# Have a beer!



## Wisconsin Ann (Feb 27, 2007)

GAM, I'm thinking this might go well with that banana.....

http://yarnzombie.net/patterns/KYOB.pdf

or maybe a nice sixpack of them  

*I don't want to just grab the image without permission from the owner, so I just posted the link to the pattern.


----------



## PonderosaQ (Jan 12, 2004)

You find such cool stuff!

PQ


----------



## gone-a-milkin (Mar 4, 2007)

Oh yes, I have seen those cool beer bottles. I could knit one and add it into my 6 packs for christmas presents. That would be pretty funny. Certain people would be unimpressed and likely complain about not getting a whole 6, LOL.

I can just picture the kids tipping it up and staggering around. 

I am going to do a few of these little guys too, for instant adorability. 

http://www.ravelry.com/patterns/library/holiday-mice#


----------



## Marchwind (May 10, 2002)

Very funny!

GAM those mice are adorable!


----------



## Pakalana (Mar 9, 2008)

I'm going to have to make those!
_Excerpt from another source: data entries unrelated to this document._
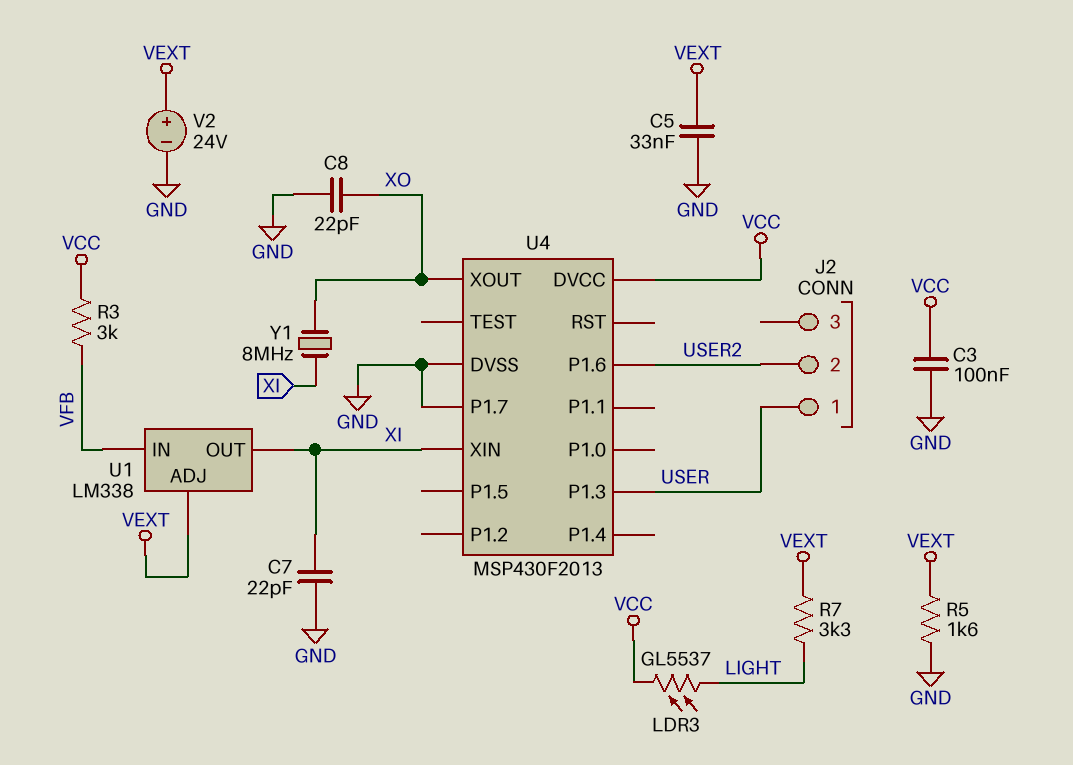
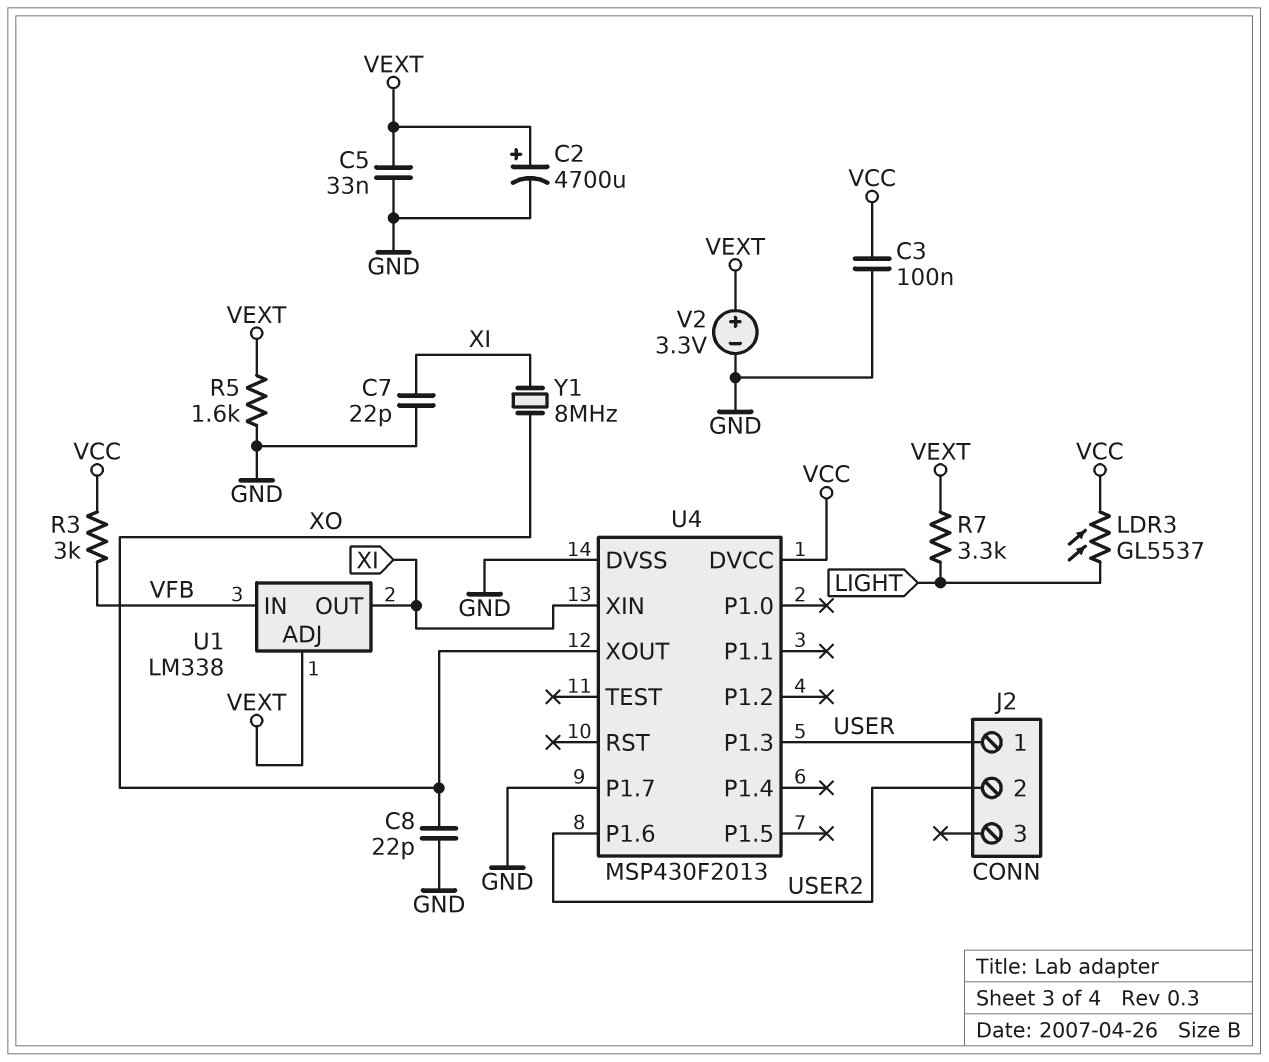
C2: none -> 4700uF (plus VEXT, minus GND)
V2: 24V (plus VEXT, minus GND) -> 3.3V (plus VEXT, minus GND)

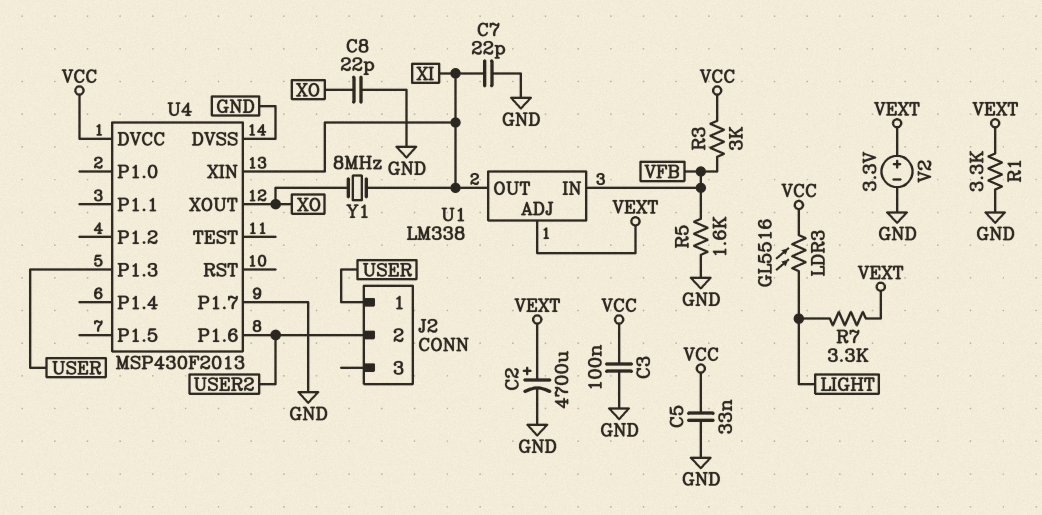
C5: 33nF (GND, VEXT) -> 33nF (GND, VCC)
LDR3: GL5537 (LIGHT, VCC) -> GL5516 (LIGHT, VCC)
R1: none -> 3.3k (GND, VEXT)
R5: 1.6k (GND, VEXT) -> 1.6k (GND, VFB)

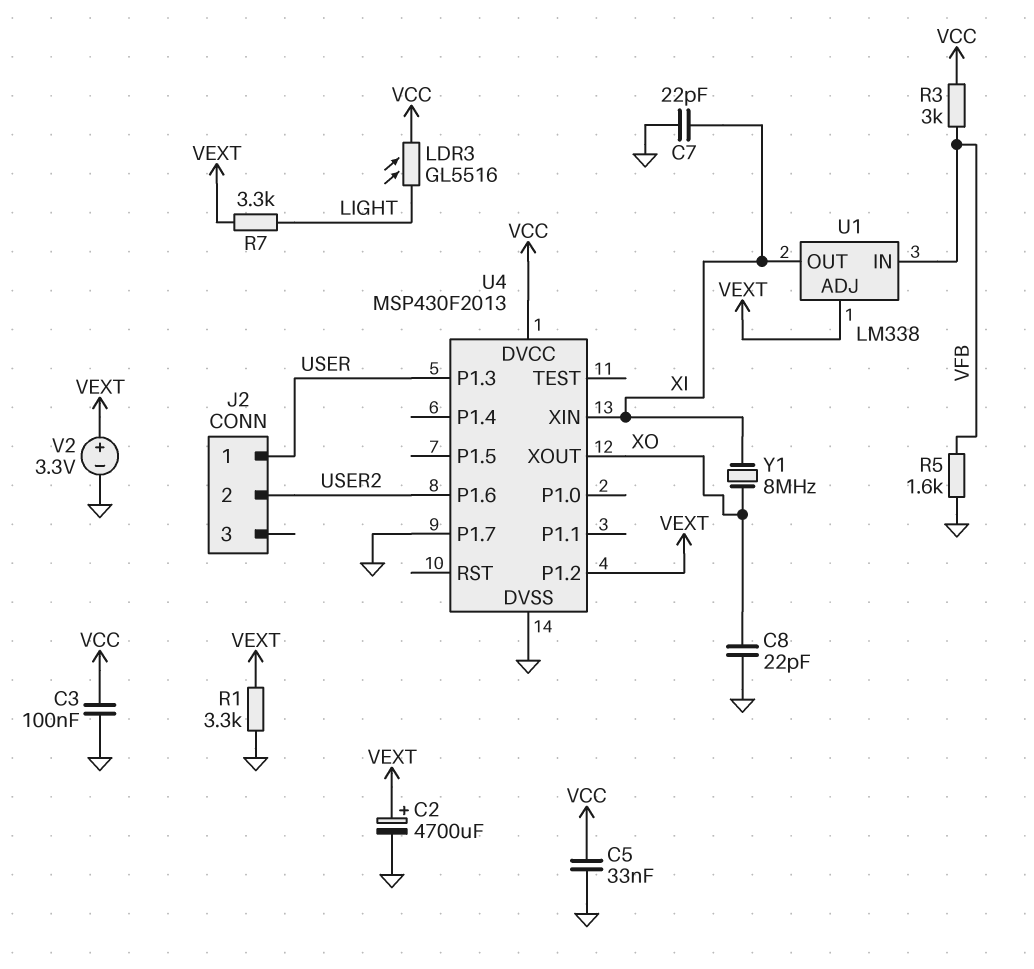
U4 pin P1.2: none -> VEXT

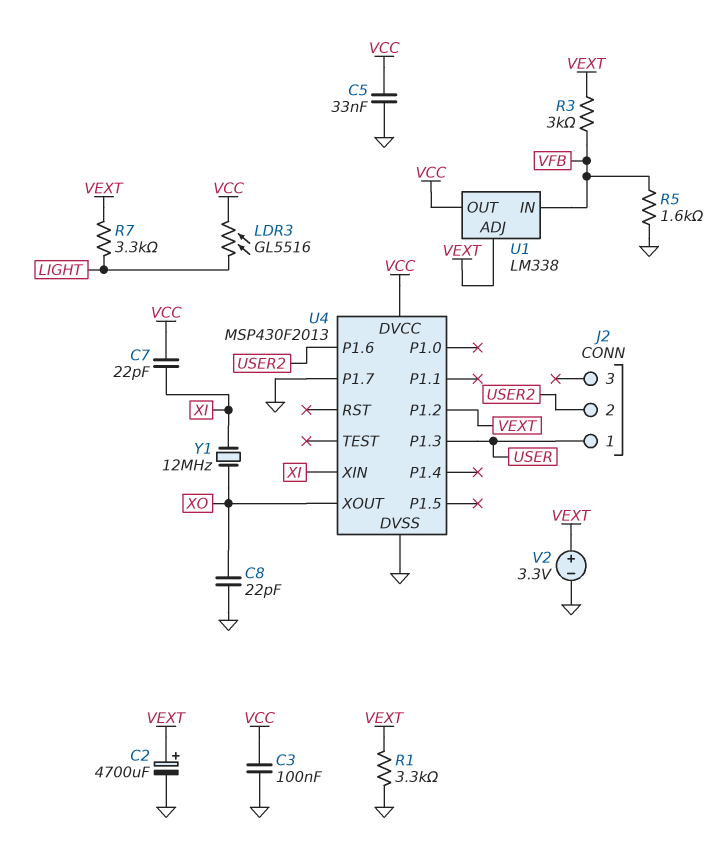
C7: 22pF (GND, XI) -> 22pF (VCC, XI)
R3: 3k (VCC, VFB) -> 3k (VEXT, VFB)
U1 pin OUT: XI -> VCC
Y1: 8MHz (XI, XO) -> 12MHz (XI, XO)

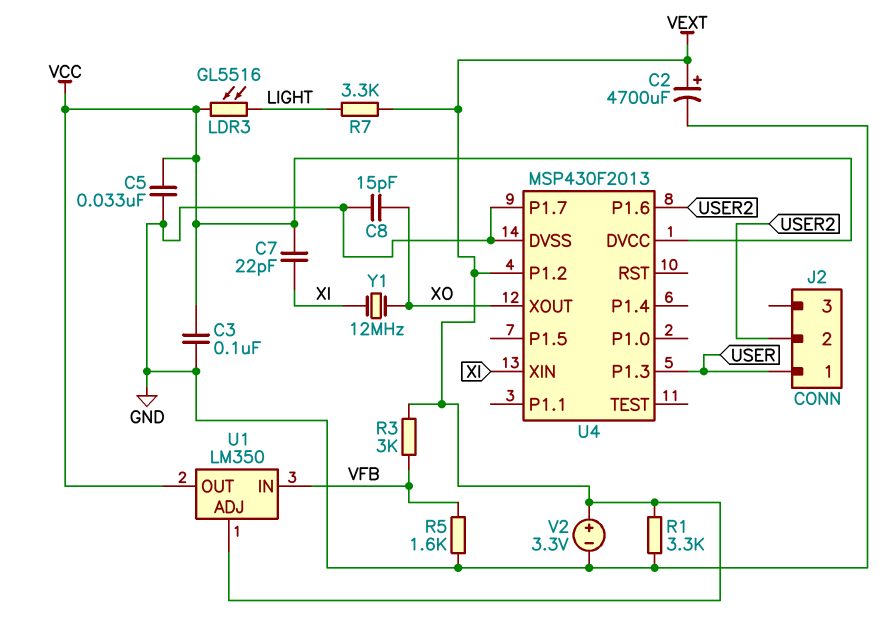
C8: 22pF (GND, XO) -> 15pF (GND, XO)
U1: LM338 -> LM350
It reminded me that for years I wanted to paint a mouse hole door on one of the mopboards whenever we got our place. Like from Tom and Jerry. I can't even remember what put the idea into my head, but now I'm going to need to do it. LOL I think over by the stove, would be a good place.


----------



## wr (Aug 10, 2003)

I've made several for both cans and bottles for stocking stuffers this year.


----------



## gone-a-milkin (Mar 4, 2007)

Lana, my mom did that in the kitchen in the house I grew up in. Then she painted a cat next to it looking at the hole. She also painted another cat behind the woodstove sitting on a stool.


----------



## Marchwind (May 10, 2002)

What a great idea! I painted a mural on the walls in my children's room before they were born. That was such a fun project.


----------



## DYngbld (Jun 16, 2009)

Oh yeah, now my wife "needs" to go buy more yarn. You would think with the amount of yarn in this house we would have the correct yarn for this. Nope, I think she is addicted. Is there a program to help with this addiction.

With my wife, and girls knitting and crocheting, I need stock in a yarn company, or just add sheep to the farm.


----------



## Marchwind (May 10, 2002)

DYngbld Sure there is help for such an "addiction", it's US :icecream: We'll enable them all we can.

Let them learn to spin and you might save some money on yarn, actually I know you will but that's a whole other "addiction" :hobbyhors


----------



## ajaxlucy (Jul 18, 2004)

I am going to make that beer bottle for my (newly) brewing obsessed husband! That is so funny!


----------



## DYngbld (Jun 16, 2009)

They would love to learn to spin, but like you said that is a whole other addiction. 

With four kids, homeschooling and all the other farm stuff I am sure she can find a way to learn to spin, but I think she needs to use the 5 huge boxes of yarn we already have first. They do good work.


----------



## Mrs. Homesteader (May 10, 2002)

I love the little mice.


----------